If the PCs are the target of the attack it puts and extra burden on them, for any stray shot could hit a civilian.


This is where things can get interesting.  I like to have this attack be against the campaign’s already established villain faction on their home turf.  The perpetrators could be a gang, a lesser villain faction, or more interesting a faction loosely associated with the PCs. (One whose goals line up with the PC’s but whose methods do not.)  But the people fighting aren’t the only threat.  A bomb is a good threat to throw into a scene like this. Usually attached to a ‘symbol’ of the controlling faction.  If a bomb does go off , debris and fire are good threats to deal with as well.  The civilians can be threats as well if the PCs are not careful.
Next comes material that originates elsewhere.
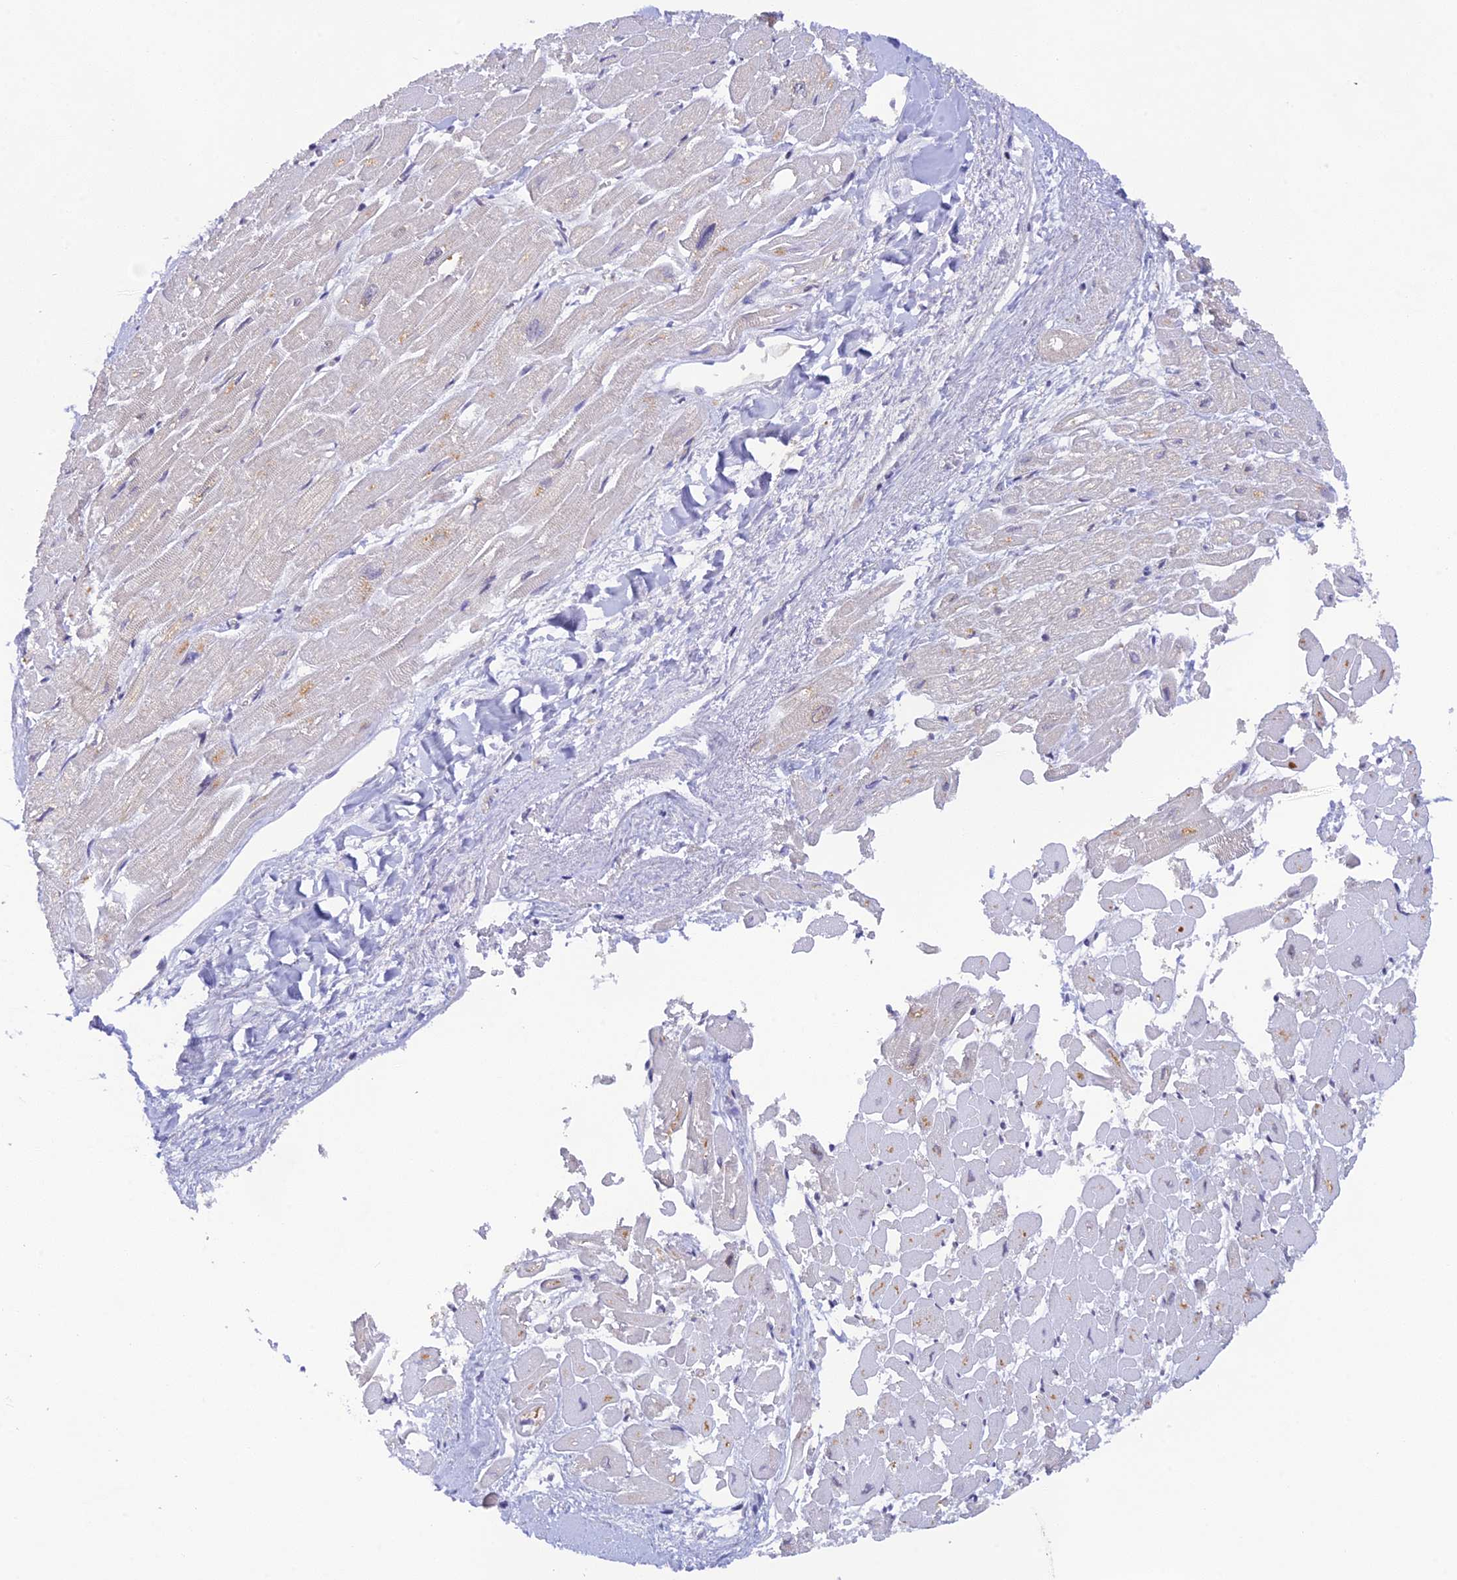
{"staining": {"intensity": "weak", "quantity": "25%-75%", "location": "nuclear"}, "tissue": "heart muscle", "cell_type": "Cardiomyocytes", "image_type": "normal", "snomed": [{"axis": "morphology", "description": "Normal tissue, NOS"}, {"axis": "topography", "description": "Heart"}], "caption": "This image reveals immunohistochemistry (IHC) staining of benign human heart muscle, with low weak nuclear positivity in approximately 25%-75% of cardiomyocytes.", "gene": "THAP11", "patient": {"sex": "male", "age": 54}}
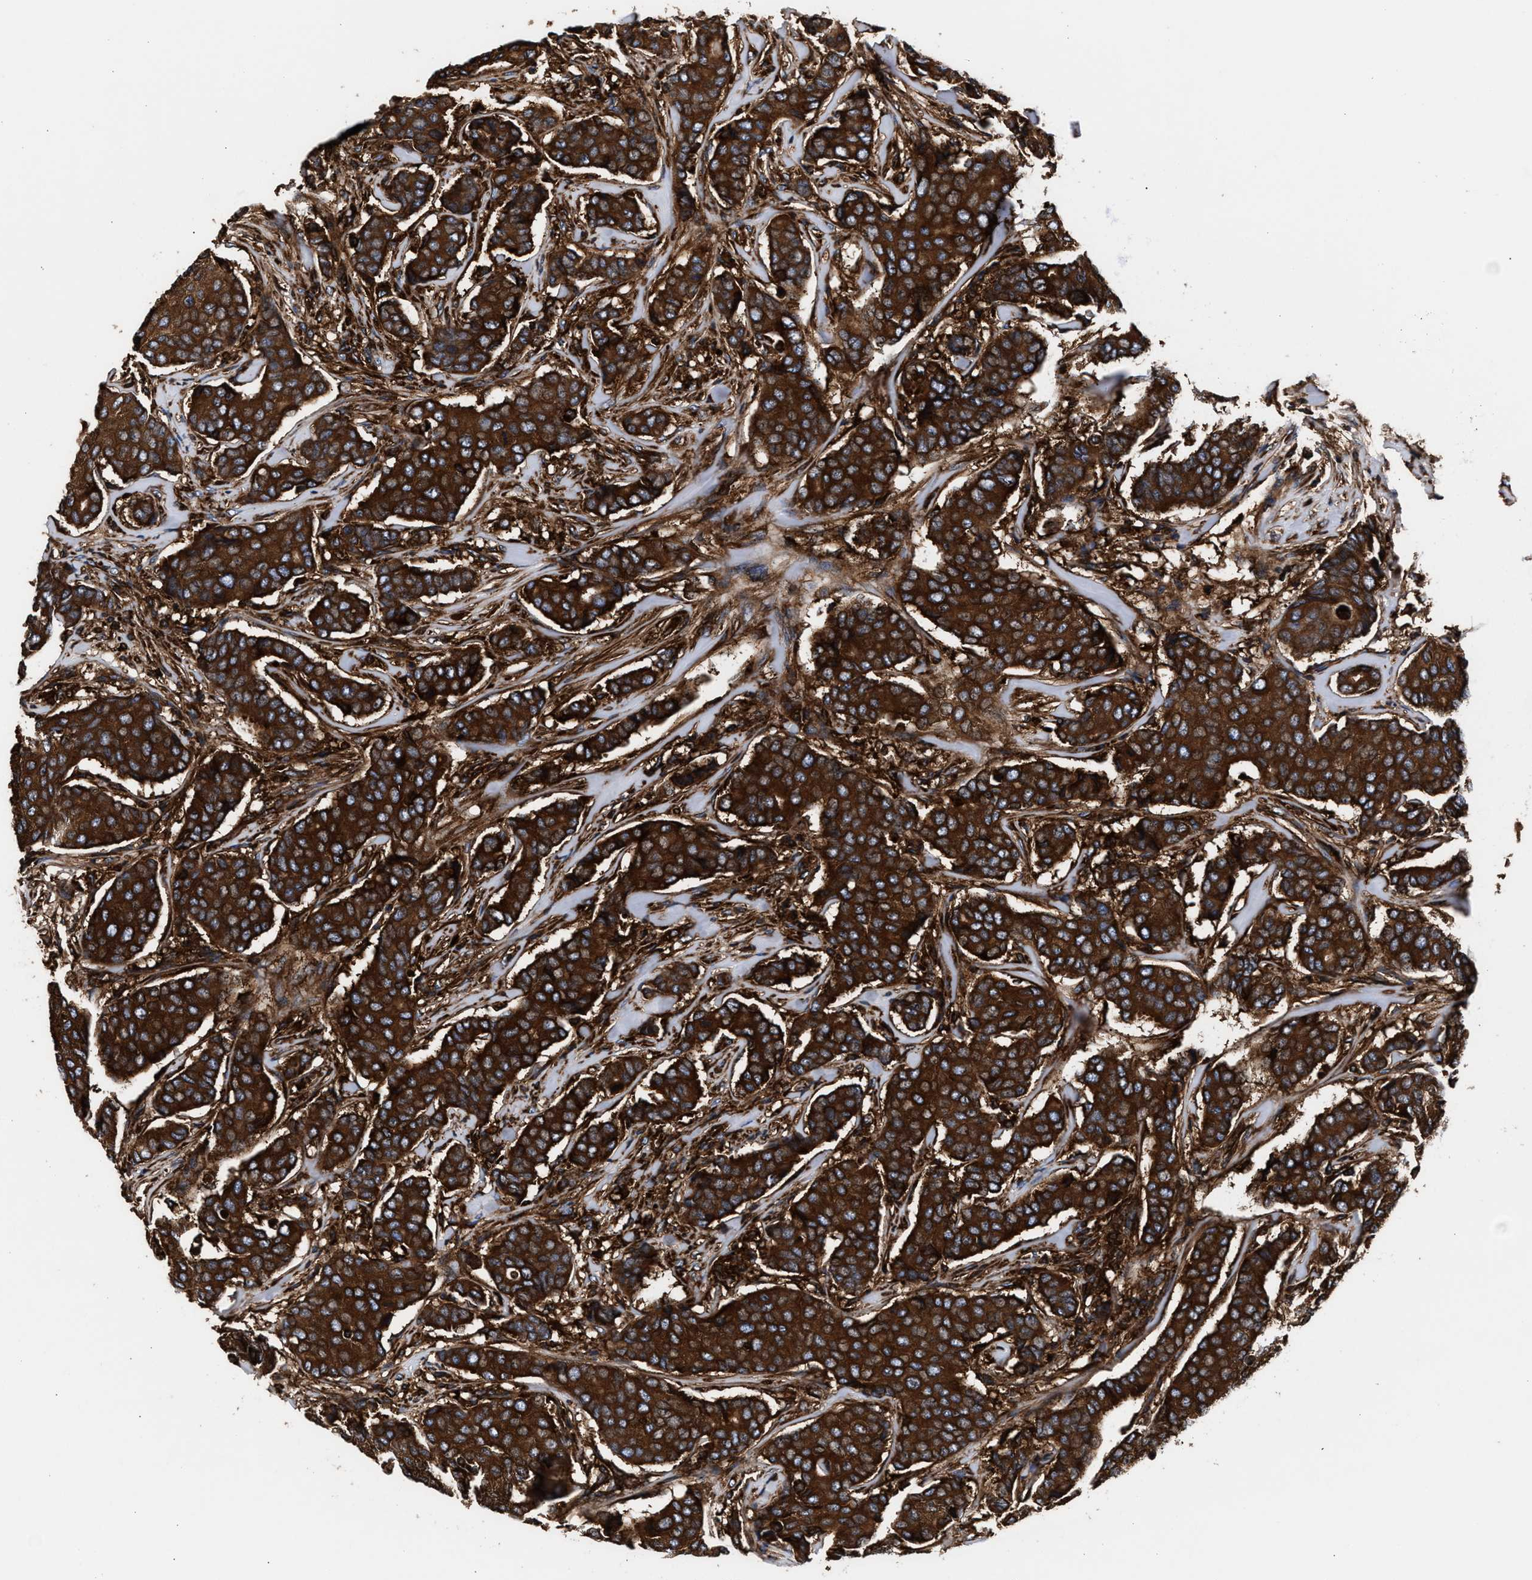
{"staining": {"intensity": "strong", "quantity": ">75%", "location": "cytoplasmic/membranous"}, "tissue": "breast cancer", "cell_type": "Tumor cells", "image_type": "cancer", "snomed": [{"axis": "morphology", "description": "Duct carcinoma"}, {"axis": "topography", "description": "Breast"}], "caption": "Breast cancer (infiltrating ductal carcinoma) stained with IHC shows strong cytoplasmic/membranous staining in about >75% of tumor cells.", "gene": "KYAT1", "patient": {"sex": "female", "age": 75}}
Before the attack begins, give your PCs a chance to see it unfolding.  Let them make perception type checks to spot the aggressors and any explosives if they are in play.  If there is a bomb, let them have a precious turn or two to do something about it.  This turn usually happened before any fighting has even started or as it starts.

The first few turns of the encounter the crowd should play a big factor in movement and combat.  Players have to shove past people going the opposite direction and have no clear lines of fire.  But remember the civilians should be running FROM the scene so the crowd shouldn’t be a factor for long.   After that there are is only a few huddled in their stalls to scared to leave or those injured or trapped that remain.

Player action plays a big role in how a scene like this plays out.  Do they help the attackers or the defenders or go after them both.   Do they get in the fighting at all?


Describe the horrific scene, but don’t overdue, most of us play games like this to escape the horrors or the real world not be reminded of them.

Player action in a scene like this should matter in the future.  If they try to help a lot of people, make sure they get a round of ale on the house because they saved the bartenders wife or similar thing.  If they are seen helping the attackers they may be branded terrorist.  If they are seen helping fight off the attackers… well, things could get interesting.

Throw this scene in when the players are in the middle of doing something else.  The PCs aren’t the only factions in play. Having this occur while they are protecting a client, meeting an asset, or trailing a target can put a wrinkle in their plans in a good way, and it can make the campaign world feel bigger than just what the PC’s are doing.